Monday, December 21, 2009

A thought on the Civil War


I just finished Tried by War: Abraham Lincoln as Commander in Chief by James M. McPherson.

The 15 states in the Confederacy had the professional soldiers, the 18 states of the Union had the population, the manufacturing and the communications. It took 4 years for the 22 million northerners with 32 times the arms production to conquer the Confederacy. It seems to me that it did so by:
  • Isolating the Confederacy from foreign aid, perhaps especially when in the middle of the war the Emancipation Proclamation was issued making it a war about slavery.
  • Destroying the economic base of the Confederacy by blockade (of an economy that traded cotton for manufactured goods), freeing the slaves, confiscating property, destroying the inland shipping and railroad infrastructure, and devastating the land and agricultural production.
  • Bringing more and better supplied armies to bear on the Confederate armies, in part by the introduction of the draft and the recruitment of 200,000 black soldiers and in part by the manufacturing strength (85,000 Spencer repeating rifles made the Union cavalry a fearsome force in the last year of the war). The refusal to exchange prisoners by the North, and the policy by the South of killing black soldiers and their officers taken prisoners may both have helped.
McPherson is a great fan of Lincolns and no fan of most of the Union generals. I was interested to see that the Union was foolish enough to appoint politicians to high military offices early in the war, but smart enough to let Grant, Sherman and Sheridan rise to command the key armies through merit. McPherson makes the argument well that a lot of the (political) Union generals were rather terrible people as well as weak military leaders.

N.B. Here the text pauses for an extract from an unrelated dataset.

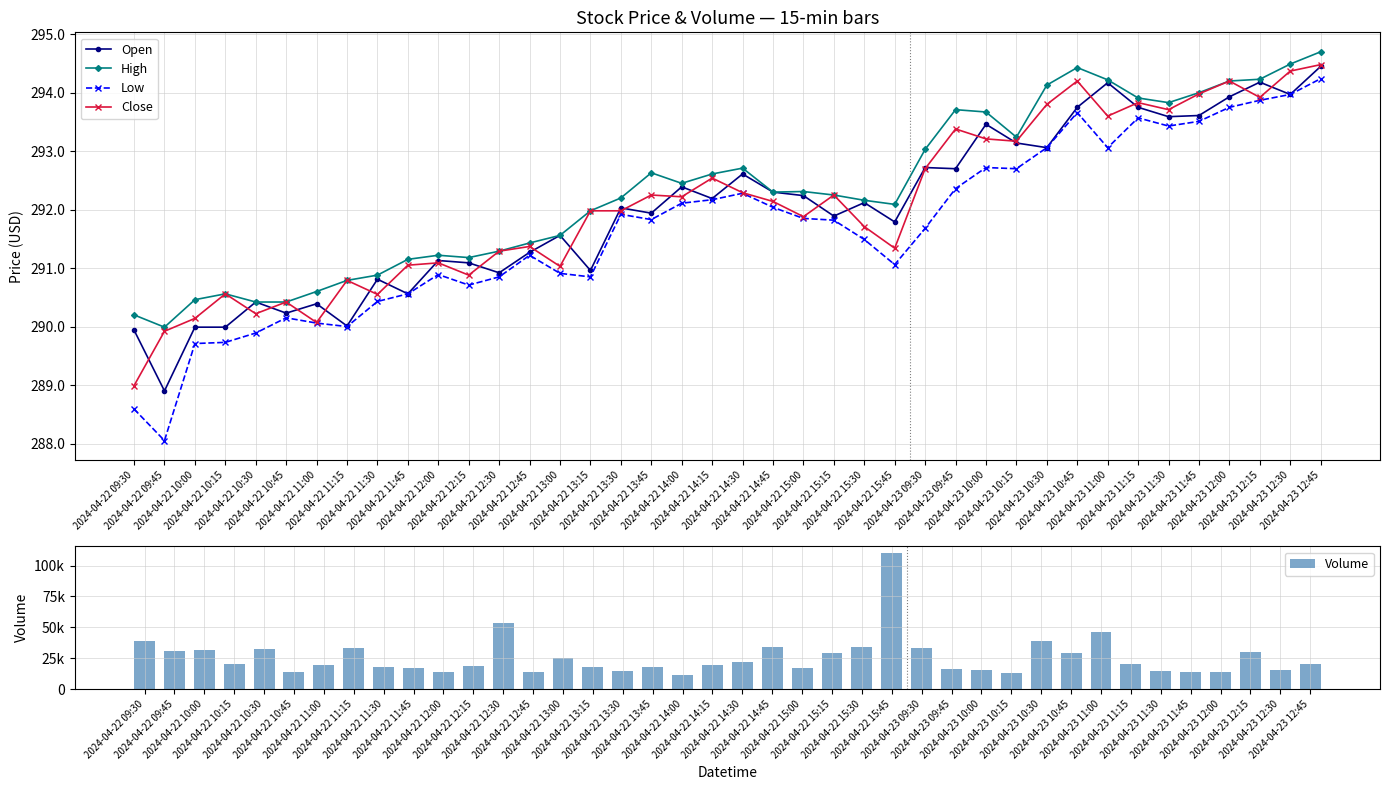

Between 2024-04-22 12:45 and 2024-04-22 13:00, which series saw the biggest shift?

Volume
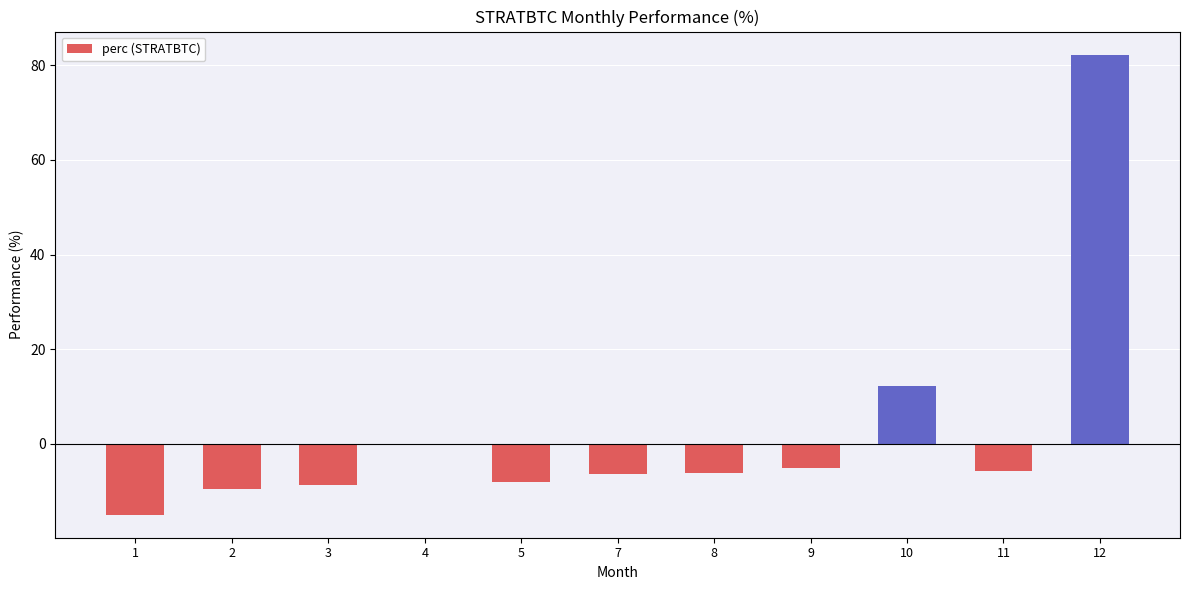

At which label is the value closest to 33?

10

Still, the approach of waiting to begin battle until one has overwhelming military advantages for the Union side does not seem too bad to me, since it was possible to mobilize such advantages, and especially since Confederate generals such as Lee and Jackson seemed too talented.

I remain unconvinced the Lincoln by several years of reading during the war attained a great deal of military expertise.

Of course, one does not judge Lincoln solely, or even primarily as a military leader. I have to like the guy who grabbed an ax to help soldiers clearing trees or who often went to visit the troops and the wounded, sometimes bringing his wife. And of course, his judgment on the protection of the union, the abolition of slavery, the limits of the interference with civil rights, and the political actions needed to successfully prosecute the war were the bases for the rating as perhaps our greatest president. His military skills were just icing on the cake.